* WORK ORDER:
Render every nonblank line of the material below as one item of a numbered list, skipping blank lines.

* EXERCISE MATERIALS:

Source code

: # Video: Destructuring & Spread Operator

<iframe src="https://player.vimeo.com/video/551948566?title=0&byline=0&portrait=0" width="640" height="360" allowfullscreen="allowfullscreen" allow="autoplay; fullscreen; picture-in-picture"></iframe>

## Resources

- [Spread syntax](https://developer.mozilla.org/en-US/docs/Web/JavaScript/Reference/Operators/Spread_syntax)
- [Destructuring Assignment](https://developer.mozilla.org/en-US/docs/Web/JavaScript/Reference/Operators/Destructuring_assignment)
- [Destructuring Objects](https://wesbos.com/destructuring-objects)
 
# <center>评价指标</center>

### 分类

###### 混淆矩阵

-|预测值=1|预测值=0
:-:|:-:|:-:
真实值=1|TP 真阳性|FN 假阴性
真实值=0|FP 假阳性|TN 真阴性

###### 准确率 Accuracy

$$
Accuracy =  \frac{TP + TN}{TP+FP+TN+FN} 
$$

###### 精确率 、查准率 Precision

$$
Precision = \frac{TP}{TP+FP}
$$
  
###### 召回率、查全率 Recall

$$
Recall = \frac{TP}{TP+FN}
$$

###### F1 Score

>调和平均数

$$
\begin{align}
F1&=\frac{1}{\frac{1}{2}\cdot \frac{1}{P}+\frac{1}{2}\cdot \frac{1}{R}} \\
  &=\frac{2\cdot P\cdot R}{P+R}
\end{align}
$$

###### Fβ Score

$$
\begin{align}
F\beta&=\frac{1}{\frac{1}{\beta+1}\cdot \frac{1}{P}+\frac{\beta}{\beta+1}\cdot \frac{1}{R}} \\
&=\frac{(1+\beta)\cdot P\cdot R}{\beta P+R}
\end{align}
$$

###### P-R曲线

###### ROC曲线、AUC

* ANSWER SPACE:
1. Source code
2. : # Video: Destructuring & Spread Operator
3. <iframe src="https://player.vimeo.com/video/551948566?title=0&byline=0&portrait=0" width="640" height="360" allowfullscreen="allowfullscreen" allow="autoplay; fullscreen; picture-in-picture"></iframe>
4. ## Resources
5. - [Spread syntax](https://developer.mozilla.org/en-US/docs/Web/JavaScript/Reference/Operators/Spread_syntax)
6. - [Destructuring Assignment](https://developer.mozilla.org/en-US/docs/Web/JavaScript/Reference/Operators/Destructuring_assignment)
7. - [Destructuring Objects](https://wesbos.com/destructuring-objects)
8. # <center>评价指标</center>
9. ### 分类
10. ###### 混淆矩阵
11. -|预测值=1|预测值=0
12. :-:|:-:|:-:
13. 真实值=1|TP 真阳性|FN 假阴性
14. 真实值=0|FP 假阳性|TN 真阴性
15. ###### 准确率 Accuracy
16. $$
17. Accuracy =  \frac{TP + TN}{TP+FP+TN+FN} 
18. $$
19. ###### 精确率 、查准率 Precision
20. $$
21. Precision = \frac{TP}{TP+FP}
22. $$
23. ###### 召回率、查全率 Recall
24. $$
25. Recall = \frac{TP}{TP+FN}
26. $$
27. ###### F1 Score
28. >调和平均数
29. $$
30. \begin{align}
31. F1&=\frac{1}{\frac{1}{2}\cdot \frac{1}{P}+\frac{1}{2}\cdot \frac{1}{R}} \\
32.   &=\frac{2\cdot P\cdot R}{P+R}
33. \end{align}
34. $$
35. ###### Fβ Score
36. $$
37. \begin{align}
38. F\beta&=\frac{1}{\frac{1}{\beta+1}\cdot \frac{1}{P}+\frac{\beta}{\beta+1}\cdot \frac{1}{R}} \\
39. &=\frac{(1+\beta)\cdot P\cdot R}{\beta P+R}
40. \end{align}
41. $$
42. ###### P-R曲线
43. ###### ROC曲线、AUC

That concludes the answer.